The taking of children as hostages by Chechen rebels was bad enough. That the hostage-takers refused to accept food or water for the children and gunned them down when they tried to escape only compounds the horror and inhumanity.
The outrage echoes that which Americans were feeling three years ago today, when similar atrocities were visited upon our soil.
Could the situation have been handled better by the Russian authorities and military? Undoubtedly. But it’s always easy to see what could have, should have, might have been done after the fact. What might have been done differently if we could have precisely anticipated the events of Sept. 11, 2001? The list is long. But had such safeguards and defensive measures been proposed pre-Sept. 11, they would have been laughed off as the product of paranoid minds.

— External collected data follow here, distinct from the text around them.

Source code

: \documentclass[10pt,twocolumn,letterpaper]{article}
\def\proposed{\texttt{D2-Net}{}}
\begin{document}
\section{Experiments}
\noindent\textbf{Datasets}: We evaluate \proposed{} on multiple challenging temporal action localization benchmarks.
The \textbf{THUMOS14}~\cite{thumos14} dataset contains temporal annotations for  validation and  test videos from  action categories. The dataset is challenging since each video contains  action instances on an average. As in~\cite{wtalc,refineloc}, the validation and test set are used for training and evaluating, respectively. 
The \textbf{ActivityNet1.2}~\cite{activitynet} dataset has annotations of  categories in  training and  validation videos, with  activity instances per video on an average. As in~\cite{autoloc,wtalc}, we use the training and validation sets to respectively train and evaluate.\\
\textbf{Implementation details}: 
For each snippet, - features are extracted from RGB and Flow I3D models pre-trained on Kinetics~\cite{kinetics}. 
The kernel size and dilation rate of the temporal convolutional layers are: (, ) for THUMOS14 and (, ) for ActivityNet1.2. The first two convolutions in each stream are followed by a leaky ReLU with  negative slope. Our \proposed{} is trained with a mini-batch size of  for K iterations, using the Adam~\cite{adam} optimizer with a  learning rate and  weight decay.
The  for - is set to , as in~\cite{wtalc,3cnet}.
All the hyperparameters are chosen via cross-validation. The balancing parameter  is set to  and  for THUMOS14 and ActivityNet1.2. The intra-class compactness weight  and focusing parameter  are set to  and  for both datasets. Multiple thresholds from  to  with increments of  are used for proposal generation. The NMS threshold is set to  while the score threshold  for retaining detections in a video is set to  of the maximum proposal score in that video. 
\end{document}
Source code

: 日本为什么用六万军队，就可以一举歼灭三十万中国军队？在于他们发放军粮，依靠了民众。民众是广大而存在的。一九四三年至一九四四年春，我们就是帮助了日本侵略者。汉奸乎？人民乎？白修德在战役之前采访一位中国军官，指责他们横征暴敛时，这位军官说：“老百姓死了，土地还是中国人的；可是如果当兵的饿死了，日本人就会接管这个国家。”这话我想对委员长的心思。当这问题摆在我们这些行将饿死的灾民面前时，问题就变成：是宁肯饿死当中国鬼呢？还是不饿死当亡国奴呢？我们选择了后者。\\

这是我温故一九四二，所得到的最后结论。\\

One of the terrorist’s tactical advantages is that when all you really have in mind are mayhem and murder, preferably of the innocent and vulnerable, there are a potentially endless variety of targets available. And for those playing defense, it’s impossible to guard against every possible nightmare scenario.
Many reflexively turn to government for the answer. But government doesn’t have enough resources, manpower, competence or extrasensory powers to anticipate every possible attack or defend every potential target. It’s time we think about equipping common citizens to better serve as the first line of defense against terrorists. This is only proper, since they are the terrorists’ first target of choice.
This will involve redefining the meaning of the term “civil defense” and overcoming our habit of thinking that our nation’s security should be left to “professionals.”
What do we have in mind? Why not think about screening, training, deputizing and possibly even arming a volunteer cadre of ordinary American citizens to intervene when and if our enemies begin taking aim at soft targets such as schools, theme parks, sporting events, shopping malls, concert venues, churches, etc?
As the Russian school-house massacre shows, those we call the “first responders” usually aren’t first on the scene — the intended victims are. All the more reason, therefore, to empower more of them to intervene when time is of the essence. By the time the professionals arrive, the attackers have either succeeded or have the upper hand.
Training a civil defense force of this type would not guarantee attacks would be thwarted, of course. But it might have the same deterrent effect undercover air marshals are supposed to have against air piracy, by greatly complicating the planning of our adversaries. They will no longer be able to assume that average Americans inside the school, shopping mall or business headquarters will be unarmed and defenseless. Sometimes, they’ll find the sitting ducks fighting, and even shooting, back.
This is not, we know, a perfect solution. No approach to combating terror — including an overreliance on government — is without risks, costs, trade-offs. An unconventional war demands unconventional thinking on such matters, however. And as the risks, costs and casualties of conventional approaches to civilian defense grow ever higher, ideas that once seemed extreme or unconventional suddenly have a way of appearing more reasonable.